(RECORDS TO PROCESS begins)
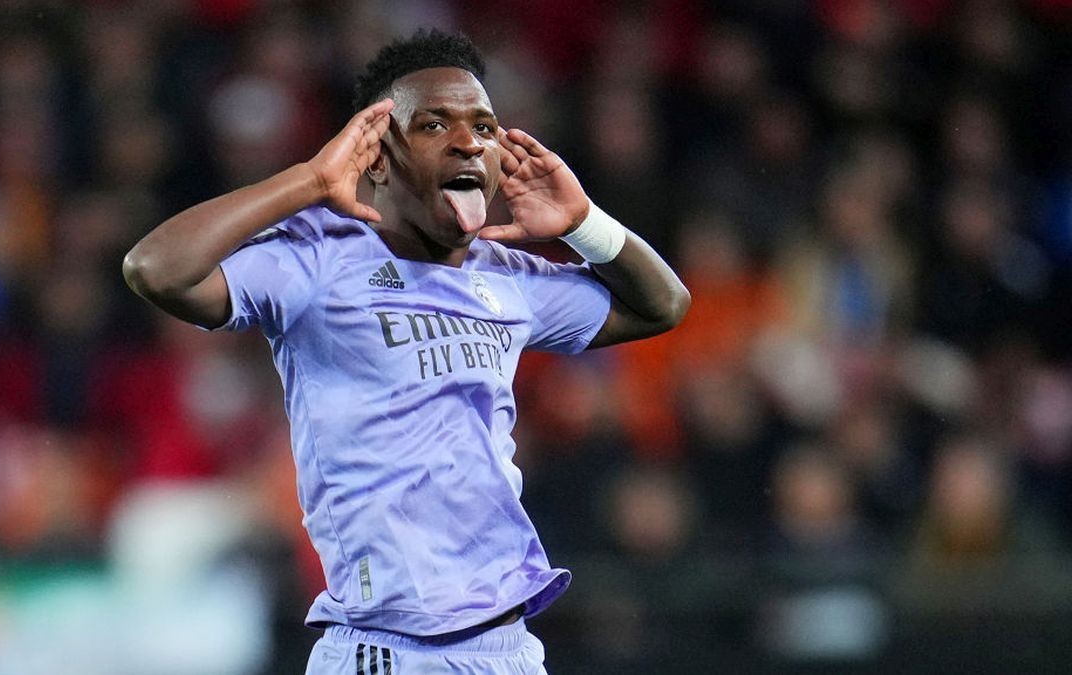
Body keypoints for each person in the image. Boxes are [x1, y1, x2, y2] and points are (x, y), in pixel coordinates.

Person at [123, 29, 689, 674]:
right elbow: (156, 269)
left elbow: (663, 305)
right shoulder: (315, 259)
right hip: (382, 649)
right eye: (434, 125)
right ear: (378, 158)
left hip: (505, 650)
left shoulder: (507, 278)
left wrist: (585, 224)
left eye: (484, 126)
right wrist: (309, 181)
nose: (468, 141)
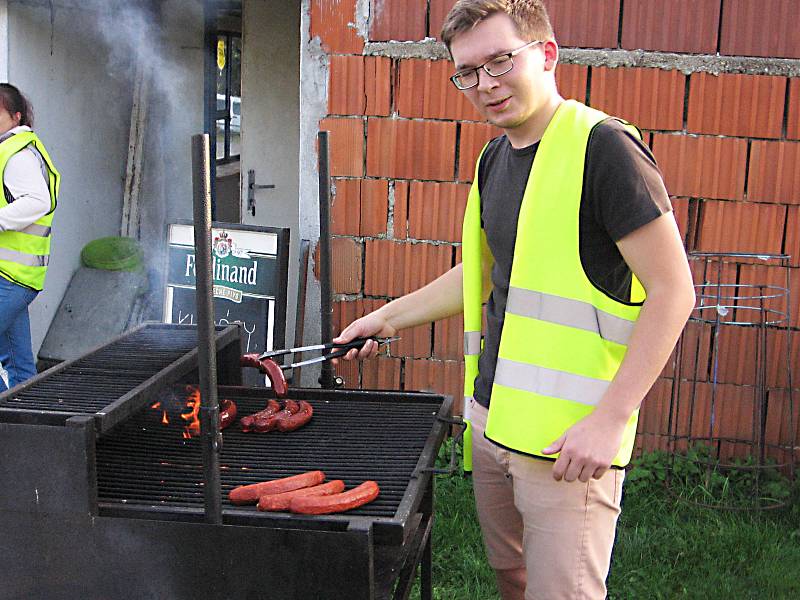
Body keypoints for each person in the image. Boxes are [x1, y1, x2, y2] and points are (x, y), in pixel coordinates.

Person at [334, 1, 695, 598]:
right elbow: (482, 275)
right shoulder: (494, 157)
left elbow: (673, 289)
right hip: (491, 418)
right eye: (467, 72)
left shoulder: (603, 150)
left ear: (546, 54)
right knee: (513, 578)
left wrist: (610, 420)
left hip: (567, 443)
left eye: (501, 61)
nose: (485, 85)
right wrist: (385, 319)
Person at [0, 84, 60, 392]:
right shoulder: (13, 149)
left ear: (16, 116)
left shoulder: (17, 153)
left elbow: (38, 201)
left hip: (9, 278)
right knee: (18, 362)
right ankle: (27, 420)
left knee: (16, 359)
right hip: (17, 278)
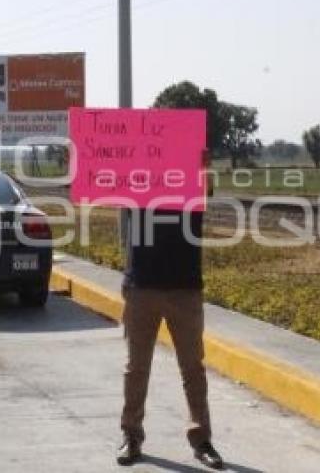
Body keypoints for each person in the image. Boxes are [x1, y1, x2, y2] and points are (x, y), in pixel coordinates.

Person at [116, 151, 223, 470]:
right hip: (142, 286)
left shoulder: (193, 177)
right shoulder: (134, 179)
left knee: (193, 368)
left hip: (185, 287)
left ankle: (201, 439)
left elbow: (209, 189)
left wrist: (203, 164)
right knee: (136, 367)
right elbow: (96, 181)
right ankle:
(RECORDS TO PROCESS ends)
# EXERCISE:
"left hip: (505, 650)" marks the first line to copy, and "left eye: (501, 61)" marks the last. Repeat that stretch above exactly, with no pictures.

# EXERCISE SOLUTION:
left hip: (505, 650)
left shoulder: (507, 278)
left wrist: (585, 224)
left eye: (484, 126)
right wrist: (309, 181)
nose: (468, 141)
Body keypoints for each person in the image. Boxes are [x1, y1, x2, y2] and points are (x, y), in pixel coordinates.

Person at [334, 1, 695, 598]:
right elbow: (482, 275)
right shoulder: (494, 157)
left elbow: (673, 289)
right hip: (491, 418)
right eye: (467, 72)
left shoulder: (603, 150)
left ear: (546, 54)
right knee: (513, 578)
left wrist: (610, 420)
left hip: (567, 443)
left eye: (501, 61)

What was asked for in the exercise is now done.